The fix should either:
1. Skip the insert entirely (return early) when created_at is null, since a record without a valid creation timestamp cannot be correctly placed in ClickHouse. This matches the pattern already used at line 828-830 for missing environmentType/organizationId.
2. Or at minimum, log a prominent warning when the fallback is triggered so operators can detect the issue.

Affected locations:
- runsReplicationService.server.ts line 879: run.createdAt?.getTime() ?? Date.now() in #prepareTaskRunInsert
- runsReplicationService.server.ts line 939: run.createdAt?.getTime() ?? Date.now() in #preparePayloadInsert  
- sessionsReplicationService.server.ts line 753: session.createdAt?.getTime() ?? Date.now() in toSessionInsertArray

Note: updated_at is NOT part of the partition/sort key, so Date.now() fallback for updated_at (lines 878 and 754) is less critical but still produces incorrect timestamps.

---

Was this helpful? React with 👍 or 👎 to provide feedback.

[devin-ai-integration]

🚩 The ?. null guards are likely unnecessary for insert/update events given non-nullable Prisma schema

Both createdAt and updatedAt are declared as non-nullable DateTime in the Prisma schema (internal-packages/database/prisma/schema.prisma:924-925 for TaskRun, lines 824-825 for Session).

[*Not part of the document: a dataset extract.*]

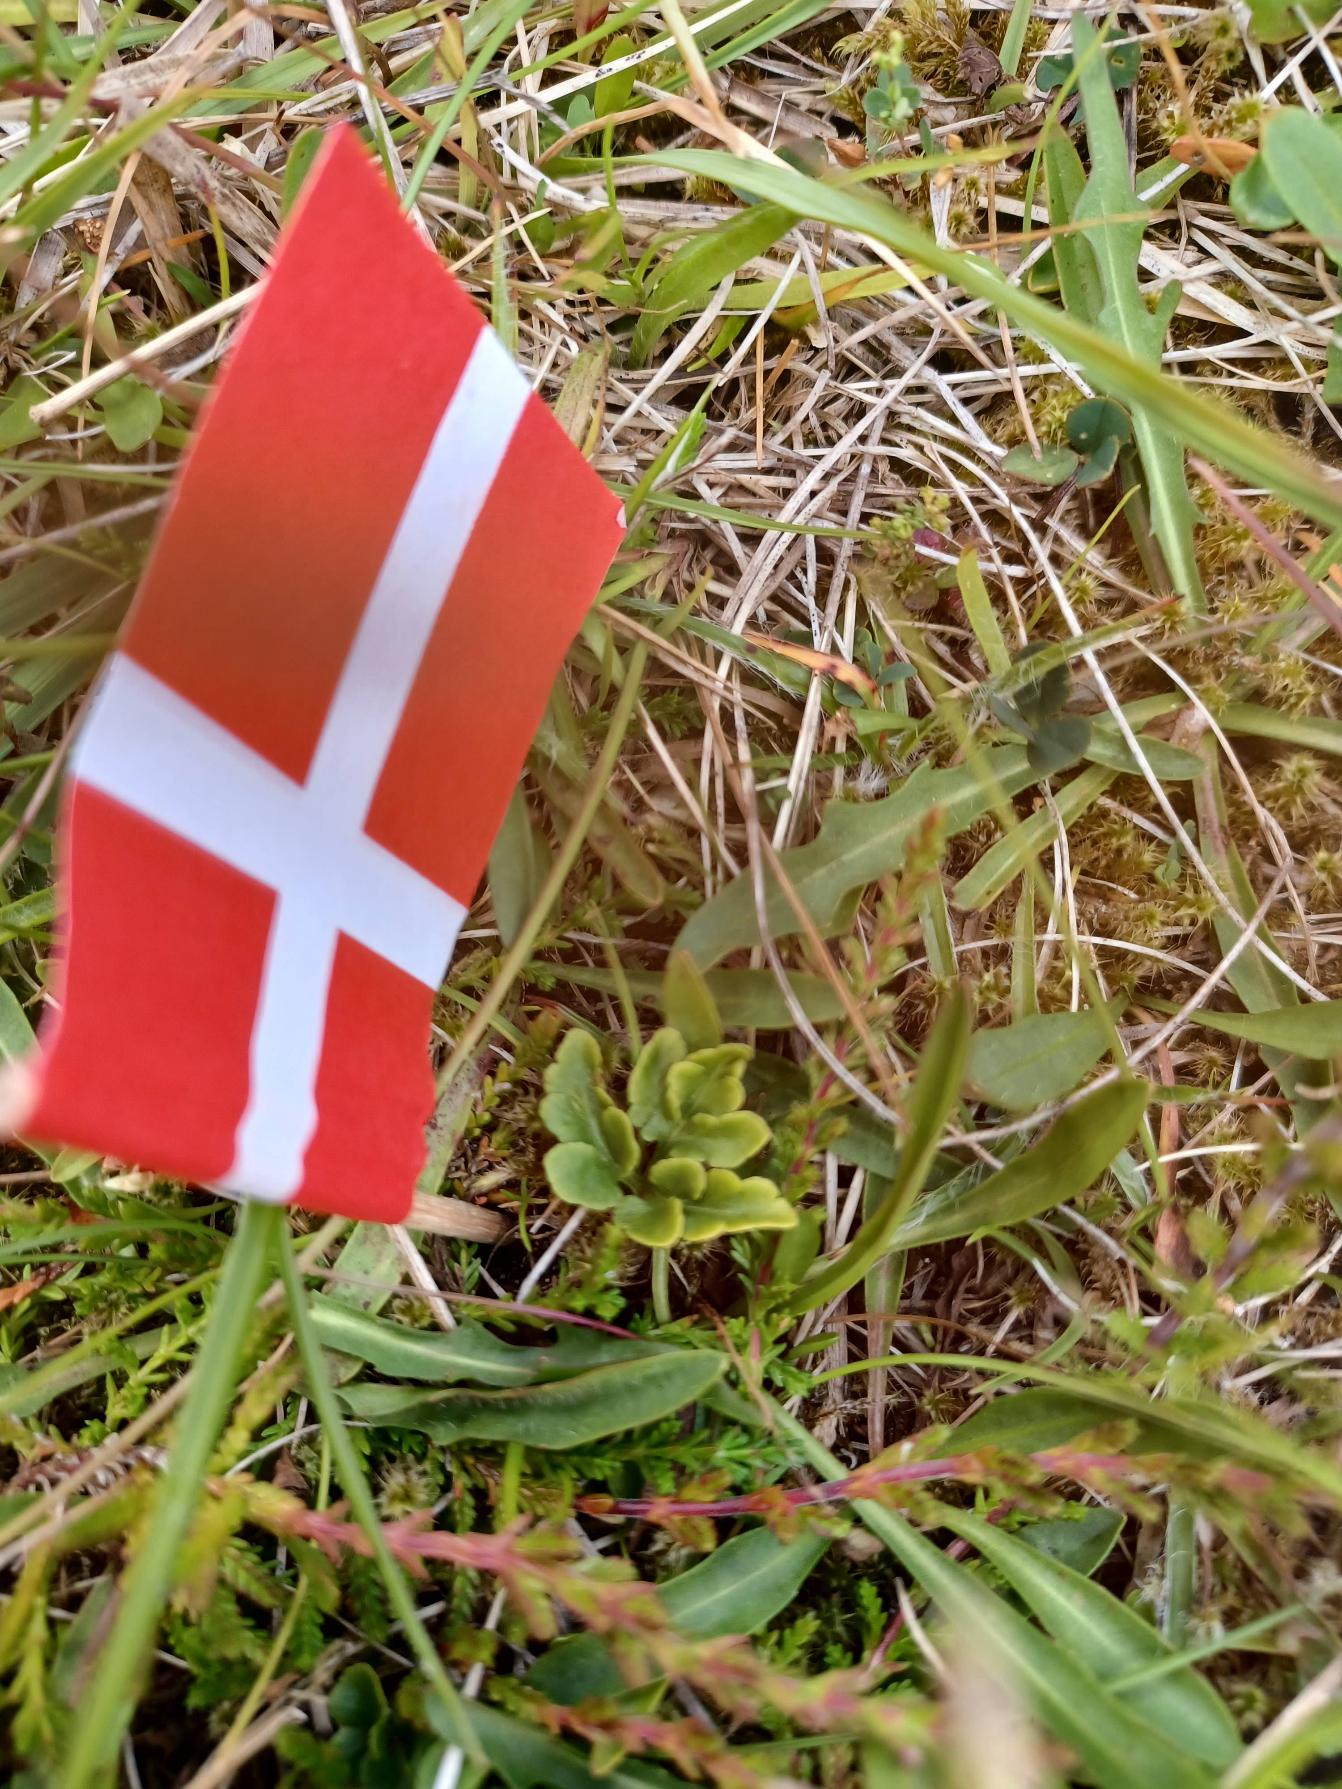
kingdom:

PostgreSQL enforces NOT NULL on these columns, and the pgoutput replication stream always includes all columns in the new tuple for insert and update messages (as seen in the readTuple method at internal-packages/replication/src/pgoutput.ts:433-466). The only scenario where these could be null is if there's a bug in the parser or the data is somehow corrupted in transit. The defensive ?. might be motivated by a production incident — if so, the root cause (why a non-nullable column appeared null) deserves investigation rather than just adding fallbacks.

---

Was this helpful? React with 👍 or 👎 to provide feedback.

[deepshekhardas]

Hi team, this fixes #3519 — replication service crash when CDC sends rows before timestamps are populated. Would appreciate a review and merge. Thanks!